Ohne Wehmut: X abgeschafft
Mein Weihnachtsgeschenk an mich selbst war das Verlassen der Twitter/X-Community. Stand nach rund einem Monat: Das Schließen des Accounts habe ich keine Sekunde bereut.
Seit der Übernahme durch Herrn Musk wurde Twitter/X zunehmend zu einem Ort, an dem mir der Hals schwoll. Was immer seltener passierte, weil ich kaum noch dort war. Wenn doch... – das ist jetzt Geschichte. Gefühlt tummeln sich da nur (noch) Leute mit Spaß am Bashing und dem Verbreiten von fragwürdigem Gedankengut aus dem Schutz der Anonymität heraus.

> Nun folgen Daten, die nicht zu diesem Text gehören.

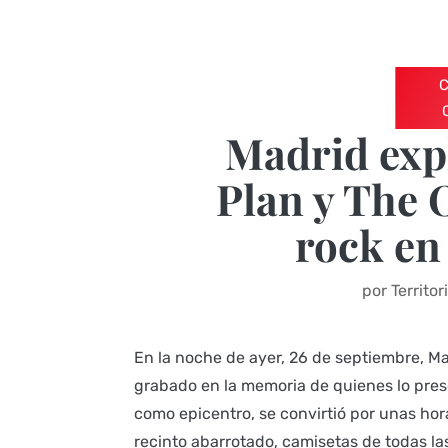
Madrid exp
Plan y The 
rock en
por
Territo
En la noche de ayer, 26 de septiembre, M
grabado en la memoria de quienes lo pres
como epicentro, se convirtió por unas hor
recinto abarrotado, camisetas de todas l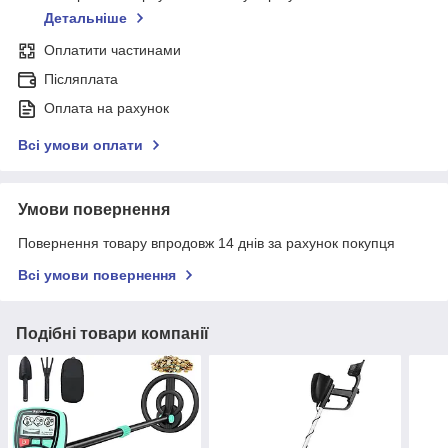
Детальніше
Оплатити частинами
Післяплата
Оплата на рахунок
Всі умови оплати
Умови повернення
Повернення товару впродовж 14 днів за рахунок покупця
Всі умови повернення
Подібні товари компанії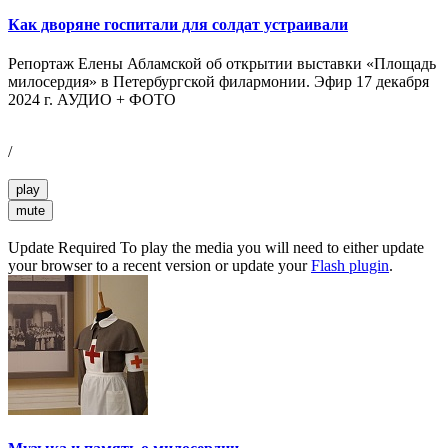
Как дворяне госпитали для солдат устраивали
Репортаж Елены Абламской об открытии выставки «Площадь
милосердия» в Петербургской филармонии. Эфир 17 декабря
2024 г. АУДИО + ФОТО
/
play
mute
Update Required
To play the media you will need to either update
your browser to a recent version or update your
Flash plugin
.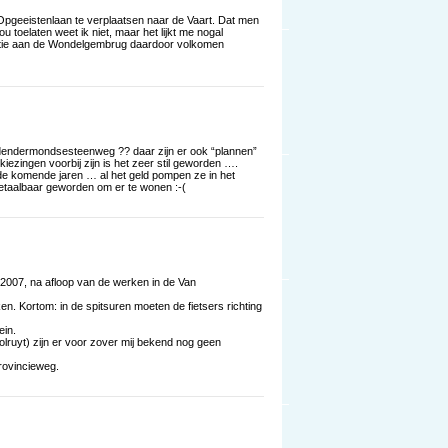
Opgeeistenlaan te verplaatsen naar de Vaart. Dat men
toelaten weet ik niet, maar het lijkt me nogal
tuatie aan de Wondelgembrug daardoor volkomen
e dendermondsesteenweg ?? daar zijn er ook “plannen”
iezingen voorbij zijn is het zeer stil geworden ….
 de komende jaren … al het geld pompen ze in het
etaalbaar geworden om er te wonen :-(
2007, na afloop van de werken in de Van
en. Kortom: in de spitsuren moeten de fietsers richting
ein.
lruyt) zijn er voor zover mij bekend nog geen
provincieweg.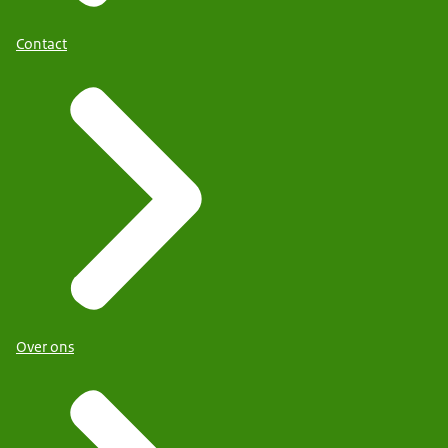
Contact
Over ons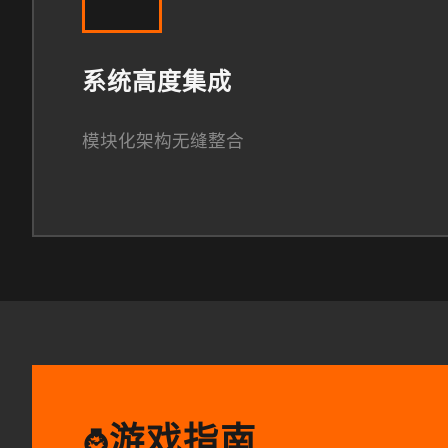
系统高度集成
模块化架构无缝整合
游戏指南
⌚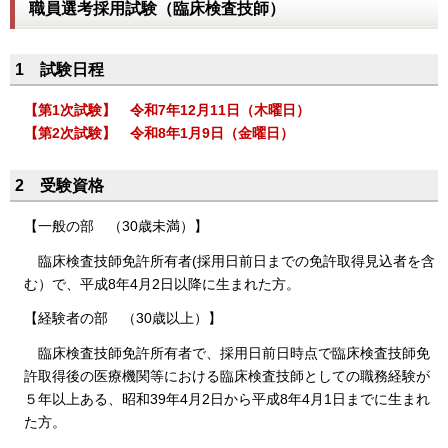
職員選考採用試験（臨床検査技師）
1 試験日程
【第1次試験】 令和7年12月11日（木曜日）
【第2次試験】 令和8年1月9日（金曜日）
2 受験資格
【一般の部 （30歳未満）】
臨床検査技師免許所有者(採用日前日までの免許取得見込者を含
む）で、平成8年4月2日以降に生まれた方。
【経験者の部 （30歳以上）】
臨床検査技師免許所有者で、採用日前日時点で臨床検査技師免
許取得後の医療機関等における臨床検査技師としての職務経験が
５年以上ある、昭和39年4月2日から平成8年4月1日までに生まれ
た方。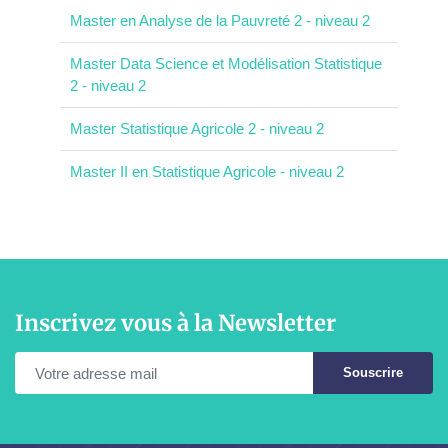
Master en Analyse de la Pauvreté 2 - niveau 2
Master Data Science et Modélisation Statistique
2 - niveau 2
Master Statistique Agricole 2 - niveau 2
Master II en Statistique Agricole - niveau 2
Inscrivez vous à la Newsletter
Souscrire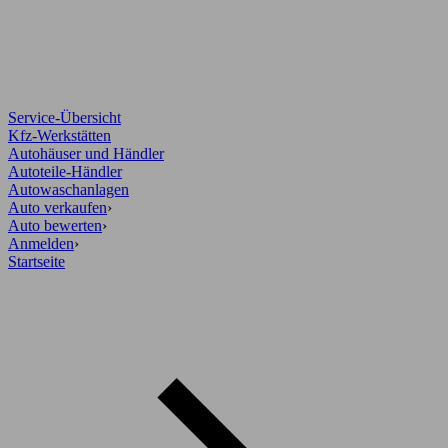
Service-Übersicht
Kfz-Werkstätten
Autohäuser und Händler
Autoteile-Händler
Autowaschanlagen
Auto verkaufen
›
Auto bewerten
›
Anmelden
›
Startseite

Einen Moment lang habe ich ehrlicherweise gezögert. Zumindest am Anfang (~ 2011) war Twitter zwar kein wichtiger, doch treuer Begleiter über die Jahre. Doch wie das so ist im Leben. Manchmal verändern sich Freunde in einer Art und Weise, dass es ab einem gewissen Punkt unerträglich wird und „sich trennen“ die einzige Möglichkeit ist, damit das eigene Wohl keinen Knacks bekommt. An dem Punkt sah ich mich bei Twitter/X.
Von sich aus hätte „X“ sich wohl kaum von mir getrennt. Dort bricht eher die Panik ob der vielen Fahnenflüchtlinge aus. Das gesamte Geschäftsmodell stellt sich für Herrn Musk als Rohrkrepierer heraus. In meiner Wahrnehmung trägt er dazu mit seinem seltsamen Paradigma von „freier Rede“ maßgeblich bei. Das schließt explizit groben Unfug, Verleumdung und diverse weitere Dinge ein, die auf der Straße regelmäßig eine Strafanzeige nach sich zögen.
Durch die Flucht derer, die keine Lust mehr hatten, sich dem auszusetzen, rückten die unerfreulichen Mitbewohner des X-Planeten immer näher. Bevor die Timeline nur noch mit Seltsamkeiten (freundlich ausgedrückt) gefüllt ist, war es an der Zeit für ein kräftiges Ziehen an der Notbremse.
Es hat keine Sekunde geruckelt oder gab einen Anflug von Heimweh. Diese Aktion hatte etwas ungemein Befreiendes. Eine klare Bestätigung des Gefühls, das sich bei mir schon seit langem gegenüber „Social Media“ eingestellt hat: Geht prima ohne. Was keine generelle Ablehnung der damit gebotenen Möglichkeiten ist. Es gibt weiterhin den ein oder anderen Account. Doch keiner davon stellt eine Form von „Lebensmittelpunkt“ dar, wie es bei manch anderen Nutzenden offenbar der Fall ist.
Für mich waren und sind öffentliche Foren „Kommunikationswerkzeuge“, mit denen in die Runde gerufen werden kann. Je unspezifischer die Runde ist (wie z.B. bei X, Bluesky, Mastodon, …), desto größer ist die Wahrscheinlichkeit, dass kein oder häufig wertloses Feedback Lebenszeit stiehlt. Was gelegentlich durchaus unterhaltsam sein kann. Ebenso kann durchaus ein kurzer, intensiver, mal mehr, mal minder angenehmer Gedankenaustausch herauskommen. Was den Charme hat, dass sich niemand jemandem aufdrängt, sondern andere sich zur Reaktion berufen fühlen, die sich problemlos ignorieren lässt.
Das dürfte das zentrale Erfolgskonzept von „Social Media“ sein: Ich kann mir meine digitale Wohlfühl-Blase schaffen. Ich bezweifle allerdings, dass das eine „echte“ ersetzen kann.
Da ich die habe, hat der „Verlust“ von X wohl keinerlei Trennungsschmerz verursacht.